Trio instrumental italien, Iran sort avec Aemilia son « debut album ». Nazim Comunale: Analog Keyboards, Andrea Silverstri: Guitar et Rodolfo Villani: Drum, dans une alliance unique, y tissent des trames dépaysantes, partiellement bruitistes et atmosphériques, aux textures sonores à part. On démarre d’ailleurs magnifiquement, Qom nous offrant sept minutes aux spirales déchirantes, aux rythmes assénés, dans la succession entre plages puissantes et instants légèrement plus spatiaux. Avec l’apport de Francesco Massaro: Clarinet et Alessandro Cartolari: Baritone Sax, l’opus se pare d’ailleurs, régulièrement, d’effets sonores venus de contrées éloignées. La semence électro nuageuse de Magnitogorsk, déclinée sur un ton psyché, absorbe l’auditeur. Il est cependant nécessaire, face à un contenu qui ne se livre qu’après un réel effort d’assimilation, de persévérer. De s’imprégner. Aemilia est immersif, « paysager » dans ce qu’il dévoile. Ses facettes sont multiples, ses climats variables. Si ici la tonalité est céleste, plus loin on aura la sensation de traverser des zones de turbulence. Xenopolis et ses quasi dix minutes erre entre dub, pulsions orageuses et trouées haut perchées.

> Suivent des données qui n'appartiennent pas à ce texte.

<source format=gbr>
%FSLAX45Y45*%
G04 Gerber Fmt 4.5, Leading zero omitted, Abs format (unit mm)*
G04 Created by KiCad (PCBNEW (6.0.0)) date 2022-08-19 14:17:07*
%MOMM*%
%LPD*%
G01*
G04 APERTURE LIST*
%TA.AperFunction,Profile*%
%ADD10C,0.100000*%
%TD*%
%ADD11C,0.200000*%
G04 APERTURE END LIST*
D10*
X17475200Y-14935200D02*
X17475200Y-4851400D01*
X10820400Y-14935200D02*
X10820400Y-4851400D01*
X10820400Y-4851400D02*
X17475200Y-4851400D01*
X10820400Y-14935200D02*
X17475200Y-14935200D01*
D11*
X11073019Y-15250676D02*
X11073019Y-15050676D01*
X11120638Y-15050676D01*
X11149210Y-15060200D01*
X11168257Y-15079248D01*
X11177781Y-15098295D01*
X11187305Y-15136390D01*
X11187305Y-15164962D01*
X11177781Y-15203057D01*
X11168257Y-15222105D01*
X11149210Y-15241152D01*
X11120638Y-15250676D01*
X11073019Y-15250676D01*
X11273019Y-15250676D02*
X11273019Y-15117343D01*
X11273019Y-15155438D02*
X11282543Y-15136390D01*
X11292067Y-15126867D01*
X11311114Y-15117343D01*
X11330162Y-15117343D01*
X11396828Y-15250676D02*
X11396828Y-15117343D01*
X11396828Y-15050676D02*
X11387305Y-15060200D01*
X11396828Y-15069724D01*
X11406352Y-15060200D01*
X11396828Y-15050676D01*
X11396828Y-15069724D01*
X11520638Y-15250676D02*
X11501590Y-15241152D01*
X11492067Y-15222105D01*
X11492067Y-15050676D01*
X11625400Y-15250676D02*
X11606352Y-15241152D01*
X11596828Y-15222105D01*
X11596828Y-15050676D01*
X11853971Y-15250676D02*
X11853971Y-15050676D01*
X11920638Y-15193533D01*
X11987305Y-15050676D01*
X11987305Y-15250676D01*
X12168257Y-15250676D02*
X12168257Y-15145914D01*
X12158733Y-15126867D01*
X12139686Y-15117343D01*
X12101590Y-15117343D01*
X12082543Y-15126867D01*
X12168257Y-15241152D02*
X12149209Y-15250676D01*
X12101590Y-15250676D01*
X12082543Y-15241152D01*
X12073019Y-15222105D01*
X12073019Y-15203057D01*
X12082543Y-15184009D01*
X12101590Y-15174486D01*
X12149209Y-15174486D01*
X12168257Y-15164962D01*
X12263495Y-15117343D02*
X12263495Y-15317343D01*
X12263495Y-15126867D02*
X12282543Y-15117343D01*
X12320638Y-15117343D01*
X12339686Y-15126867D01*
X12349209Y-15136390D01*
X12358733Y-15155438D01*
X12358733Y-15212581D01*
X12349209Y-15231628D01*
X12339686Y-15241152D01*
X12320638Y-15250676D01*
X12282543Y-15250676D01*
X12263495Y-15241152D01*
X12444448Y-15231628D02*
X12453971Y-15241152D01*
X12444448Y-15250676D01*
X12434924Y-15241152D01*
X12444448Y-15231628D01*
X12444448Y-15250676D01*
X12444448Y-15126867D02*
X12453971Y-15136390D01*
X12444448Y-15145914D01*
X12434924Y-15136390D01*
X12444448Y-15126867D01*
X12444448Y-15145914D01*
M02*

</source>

Une fois de plus on ne peut, à la première écoute, tout saisir. Si l’effort est consenti, on a alors le privilège de s’évader, de pénétrer un univers singulier. Dont les penchants au bruit autre, les temps ressourçants et alliages loufoques, improbables au départ, font qu’on y demeure. Regium Lepidi, au mitan de l’album, a d’ailleurs ce pouvoir. J’aurais mis dans ce recueil, je me surprends souvent à le constater, quelques voix. Comme déjà dit sur d’autres écrits, celles-ci auraient donné un surplus de « coffre » à Aemilia et en auraient brisé le parti pris tout instrumental. On peut en effet décrocher: certains le feront, devant l’absence de vocaux et l’investissement que demande le disque.

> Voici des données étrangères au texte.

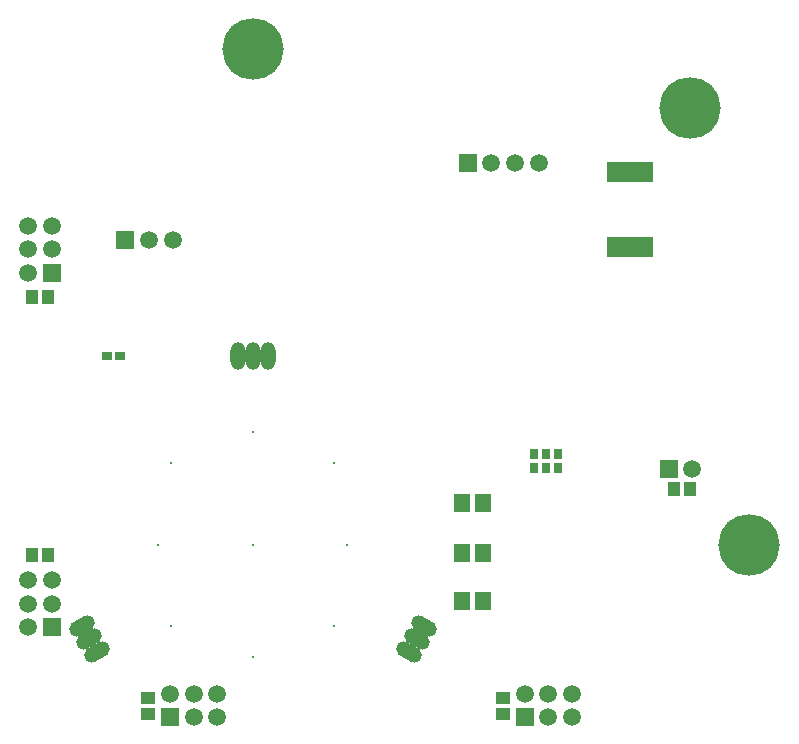
<source format=gbs>
G04*
G04 #@! TF.GenerationSoftware,Altium Limited,Altium Designer,24.4.1 (13)*
G04*
G04 Layer_Color=16711935*
%FSLAX44Y44*%
%MOMM*%
G71*
G04*
G04 #@! TF.SameCoordinates,D346328A-3EA5-4E80-806F-D0F93F3E7631*
G04*
G04*
G04 #@! TF.FilePolarity,Negative*
G04*
G01*
G75*
%ADD64R,0.9532X0.8032*%
%ADD68R,0.8032X0.9532*%
G04:AMPARAMS|DCode=102|XSize=2.3432mm|YSize=1.2732mm|CornerRadius=0mm|HoleSize=0mm|Usage=FLASHONLY|Rotation=330.000|XOffset=0mm|YOffset=0mm|HoleType=Round|Shape=Round|*
%AMOVALD102*
21,1,1.0700,1.2732,0.0000,0.0000,330.0*
1,1,1.2732,-0.4633,0.2675*
1,1,1.2732,0.4633,-0.2675*
%
%ADD102OVALD102*%

%ADD103C,0.2032*%
%ADD104R,1.5032X1.5032*%
%ADD105C,1.5032*%
G04:AMPARAMS|DCode=106|XSize=2.3432mm|YSize=1.2732mm|CornerRadius=0mm|HoleSize=0mm|Usage=FLASHONLY|Rotation=210.000|XOffset=0mm|YOffset=0mm|HoleType=Round|Shape=Round|*
%AMOVALD106*
21,1,1.0700,1.2732,0.0000,0.0000,210.0*
1,1,1.2732,0.4633,0.2675*
1,1,1.2732,-0.4633,-0.2675*
%
%ADD106OVALD106*%

%ADD107O,1.2732X2.3432*%
%ADD108C,5.2032*%
%ADD109R,1.5032X1.5032*%
%ADD131R,1.1032X1.2032*%
%ADD132R,1.3532X1.5532*%
%ADD133R,3.8532X1.8032*%
%ADD134R,1.2032X1.1032*%
D64*
X-112250Y160000D02*
D03*
X-123750D02*
D03*
D68*
X258000Y65250D02*
D03*
Y76750D02*
D03*
X248000Y65250D02*
D03*
Y76750D02*
D03*
X238000Y65250D02*
D03*
Y76750D02*
D03*
D102*
X144914Y-69001D02*
D03*
X132214Y-90998D02*
D03*
X138564Y-80000D02*
D03*
D103*
X-69000Y69000D02*
D03*
X69000D02*
D03*
Y-69000D02*
D03*
X-69000D02*
D03*
X0Y0D02*
D03*
Y-95000D02*
D03*
Y95000D02*
D03*
X-80000Y0D02*
D03*
X80000D02*
D03*
D104*
X352000Y64000D02*
D03*
X182000Y323000D02*
D03*
X-108000Y258000D02*
D03*
X230000Y-146300D02*
D03*
X-70000D02*
D03*
D105*
X372000Y64000D02*
D03*
X242000Y323000D02*
D03*
X222000D02*
D03*
X202000D02*
D03*
X-88000Y258000D02*
D03*
X-68000D02*
D03*
X-190500Y-30000D02*
D03*
Y-50000D02*
D03*
X-170500Y-30000D02*
D03*
Y-50000D02*
D03*
X-190500Y-70000D02*
D03*
Y270000D02*
D03*
Y250000D02*
D03*
X-170500Y270000D02*
D03*
Y250000D02*
D03*
X-190500Y230000D02*
D03*
X270000Y-126300D02*
D03*
X250000D02*
D03*
X270000Y-146300D02*
D03*
X250000D02*
D03*
X230000Y-126300D02*
D03*
X-30000D02*
D03*
X-50000D02*
D03*
X-30000Y-146300D02*
D03*
X-50000D02*
D03*
X-70000Y-126300D02*
D03*
D106*
X-132214Y-90998D02*
D03*
X-144914Y-69001D02*
D03*
X-138564Y-80000D02*
D03*
D107*
X0Y160000D02*
D03*
X12700D02*
D03*
X-12700D02*
D03*
D108*
X0Y420000D02*
D03*
X420000Y0D02*
D03*
X370000Y370000D02*
D03*
D109*
X-170500Y-70000D02*
D03*
Y230000D02*
D03*
D131*
X356250Y47000D02*
D03*
X369750D02*
D03*
X-187250Y210000D02*
D03*
X-173750D02*
D03*
X-187250Y-9000D02*
D03*
X-173750D02*
D03*
D132*
X194750Y-48000D02*
D03*
X177250D02*
D03*
Y-7000D02*
D03*
X194750D02*
D03*
X177250Y35000D02*
D03*
X194750D02*
D03*
D133*
X319000Y252250D02*
D03*
Y315750D02*
D03*
D134*
X212000Y-143050D02*
D03*
Y-129550D02*
D03*
X-89000Y-143050D02*
D03*
Y-129550D02*
D03*
M02*

</source>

Toutefois Cuma, à base de plongées dans le cosmos, surprend en faisant surgir…des voix! Eparses et atypiques, elles accompagnent à merveille la rêverie acidulée qu’engendre le morceau. Son style ne se définit pas, il serait vain de chercher à le ranger dans telle ou telle catégorie. Aral, dans l’élan, marie finesse des motifs et agitation rythmique. Il feint l’implosion, monte en pression, mais revient à des atours posés. Les cartes sonores d’Iran valent le détour, elles pourraient néanmoins, et ça n’engage que ma personne, « gronder » de façon plus poussée encore. Bam, pour finir et à l’aide de voix en son début, accentue la portée cosmique, zébrée de battements plus mordants, plus triturés, que le projet génère.

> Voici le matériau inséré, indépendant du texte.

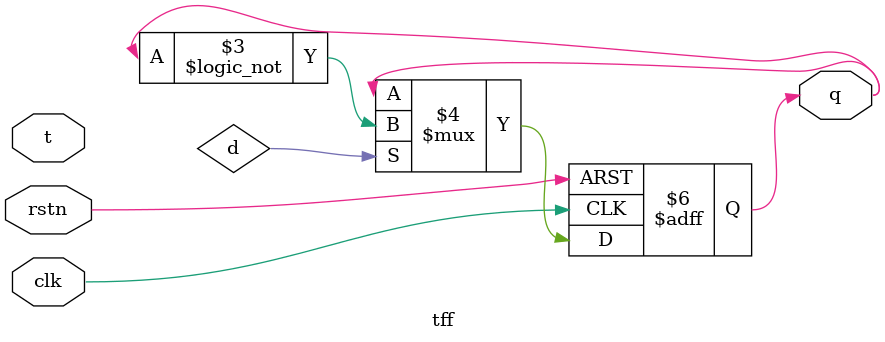
<source format=v>
module tff (t , clk , rstn , q);
input t, clk, rstn ; 
output reg q;
always @ ( posedge clk or negedge rstn)
if (!rstn) begin
 q <= 1'b0;
end else if (d) begin
 q <= !q;
end
endmodule

</source>
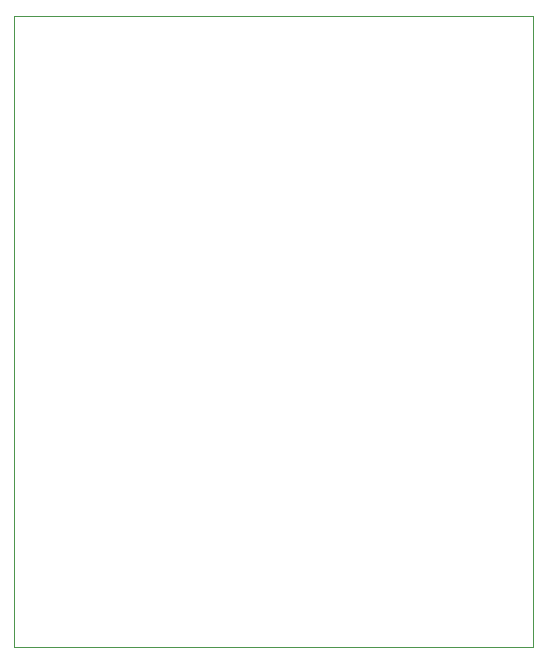
<source format=gm1>
G04 #@! TF.GenerationSoftware,KiCad,Pcbnew,(5.1.0)-1*
G04 #@! TF.CreationDate,2019-11-28T11:04:33+01:00*
G04 #@! TF.ProjectId,main_PCB_3,6d61696e-5f50-4434-925f-332e6b696361,rev?*
G04 #@! TF.SameCoordinates,Original*
G04 #@! TF.FileFunction,Profile,NP*
%FSLAX46Y46*%
G04 Gerber Fmt 4.6, Leading zero omitted, Abs format (unit mm)*
G04 Created by KiCad (PCBNEW (5.1.0)-1) date 2019-11-28 11:04:33*
%MOMM*%
%LPD*%
G04 APERTURE LIST*
%ADD10C,0.120000*%
G04 APERTURE END LIST*
D10*
X179000000Y-46980000D02*
X179000000Y-100440000D01*
X135000000Y-100440000D02*
X179000000Y-100440000D01*
X135000000Y-46980000D02*
X135000000Y-100440000D01*
X135000000Y-46980000D02*
X179000000Y-46980000D01*
M02*

</source>
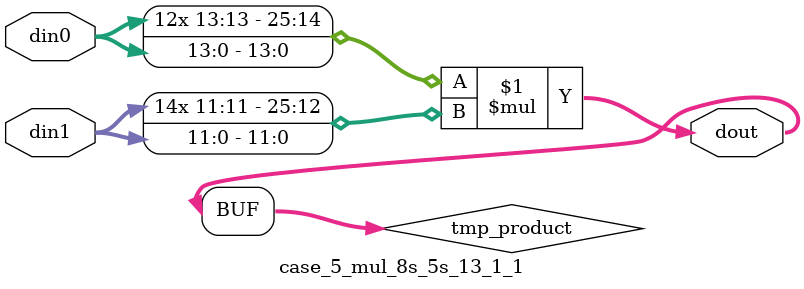
<source format=v>

`timescale 1 ns / 1 ps

 (* use_dsp = "no" *)  module case_5_mul_8s_5s_13_1_1(din0, din1, dout);
parameter ID = 1;
parameter NUM_STAGE = 0;
parameter din0_WIDTH = 14;
parameter din1_WIDTH = 12;
parameter dout_WIDTH = 26;

input [din0_WIDTH - 1 : 0] din0; 
input [din1_WIDTH - 1 : 0] din1; 
output [dout_WIDTH - 1 : 0] dout;

wire signed [dout_WIDTH - 1 : 0] tmp_product;



























assign tmp_product = $signed(din0) * $signed(din1);








assign dout = tmp_product;





















endmodule

</source>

Une fois « digéré », Aemilia illustrera parfaitement, en des temps bien définis et dans des conditions particulières, notre quotidien. Sans le considérer comme un ouvrage à écoutes compulsives, je le pense doté de textures en phase avec certaines de nos humeurs et dispositions, certains de nos temps de vie, qui en rendront l’exploration porteuse et captivante.